• _ABOUT THIS EXERCISE_
Filter the entries for the string "pixels". Copy each line that has it.

• _LISTED ENTRIES_
[Start of section]

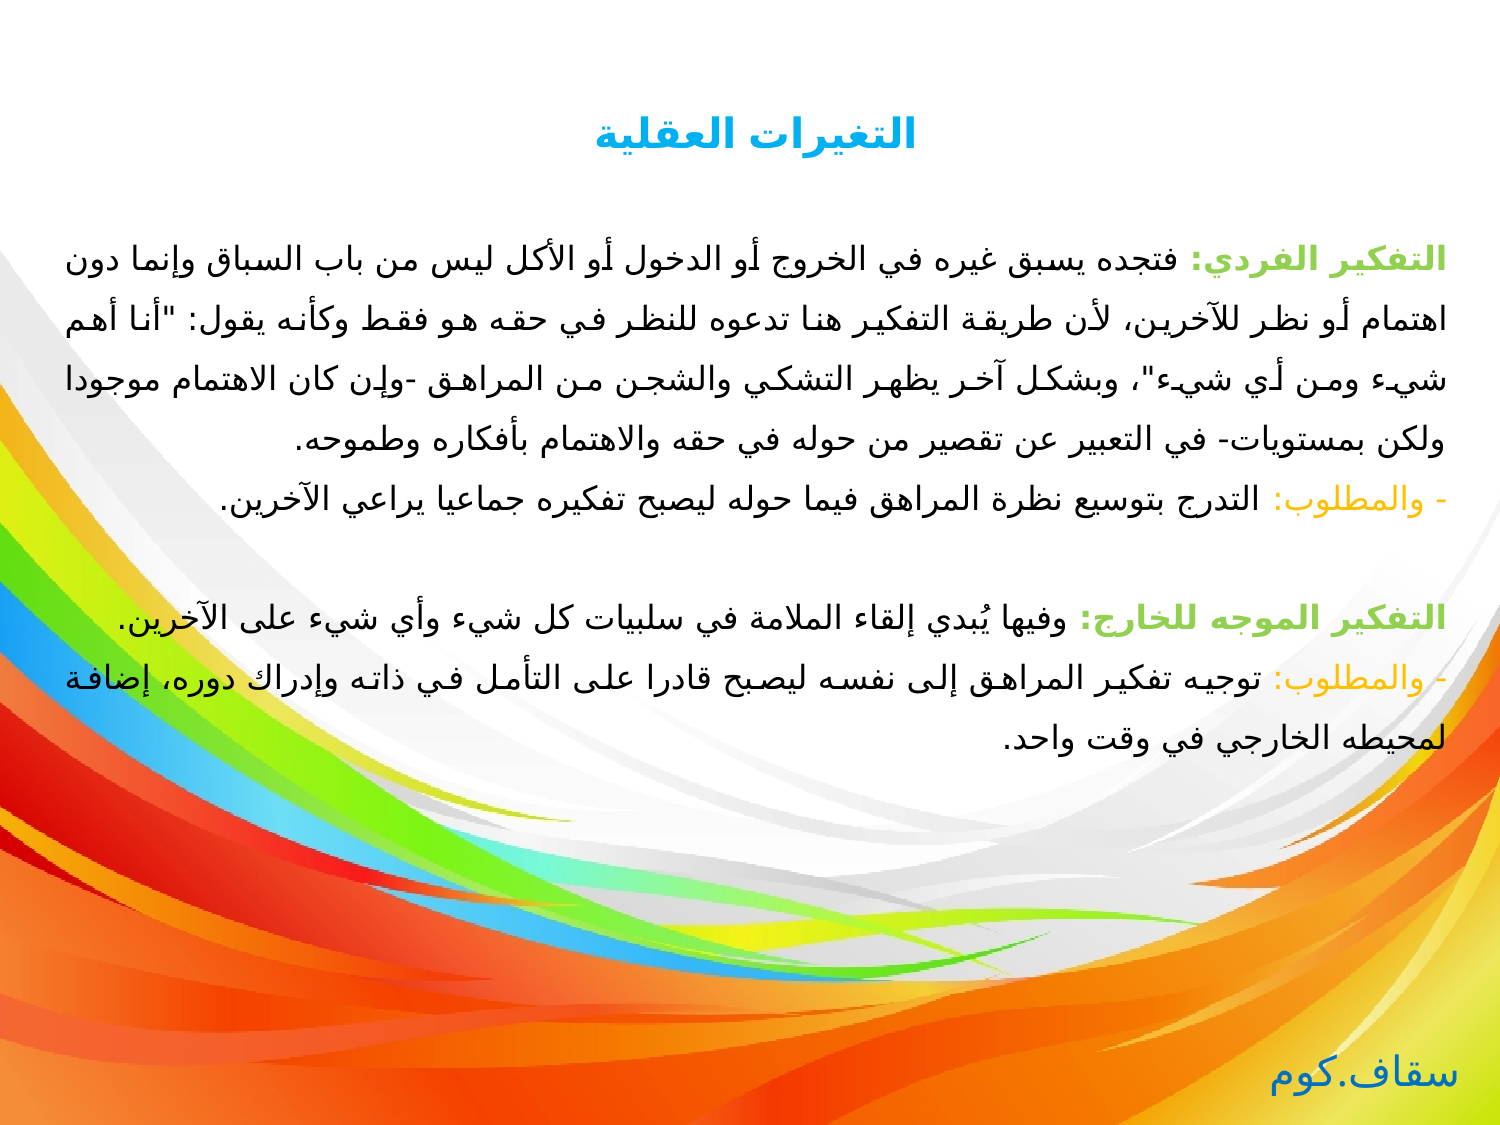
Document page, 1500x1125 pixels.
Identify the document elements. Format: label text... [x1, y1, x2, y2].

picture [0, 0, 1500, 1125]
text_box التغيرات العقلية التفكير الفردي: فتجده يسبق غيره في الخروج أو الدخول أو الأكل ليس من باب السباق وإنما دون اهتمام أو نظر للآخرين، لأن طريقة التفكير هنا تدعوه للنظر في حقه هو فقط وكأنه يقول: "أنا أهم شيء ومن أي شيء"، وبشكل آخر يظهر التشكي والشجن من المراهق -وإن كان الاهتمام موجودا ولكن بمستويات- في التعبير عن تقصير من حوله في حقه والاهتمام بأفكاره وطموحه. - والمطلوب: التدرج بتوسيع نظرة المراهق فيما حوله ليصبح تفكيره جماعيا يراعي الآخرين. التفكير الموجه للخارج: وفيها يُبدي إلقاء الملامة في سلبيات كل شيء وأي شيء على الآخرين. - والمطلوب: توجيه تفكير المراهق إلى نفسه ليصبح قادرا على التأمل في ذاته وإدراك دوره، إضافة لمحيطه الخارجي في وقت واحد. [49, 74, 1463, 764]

[End of section]
[Start of section]

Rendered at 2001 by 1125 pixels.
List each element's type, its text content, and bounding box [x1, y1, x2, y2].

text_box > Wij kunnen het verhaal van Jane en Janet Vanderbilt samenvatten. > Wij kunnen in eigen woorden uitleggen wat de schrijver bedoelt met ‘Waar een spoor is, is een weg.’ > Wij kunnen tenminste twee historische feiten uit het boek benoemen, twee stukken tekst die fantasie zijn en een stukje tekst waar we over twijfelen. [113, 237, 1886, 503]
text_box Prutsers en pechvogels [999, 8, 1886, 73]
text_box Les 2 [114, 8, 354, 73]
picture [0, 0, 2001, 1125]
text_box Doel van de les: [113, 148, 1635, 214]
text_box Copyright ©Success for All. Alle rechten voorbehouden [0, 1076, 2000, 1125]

[End of section]

• _ANSWER TO THIS TASK_
Document page, 1500x1125 pixels.
Rendered at 2001 by 1125 pixels.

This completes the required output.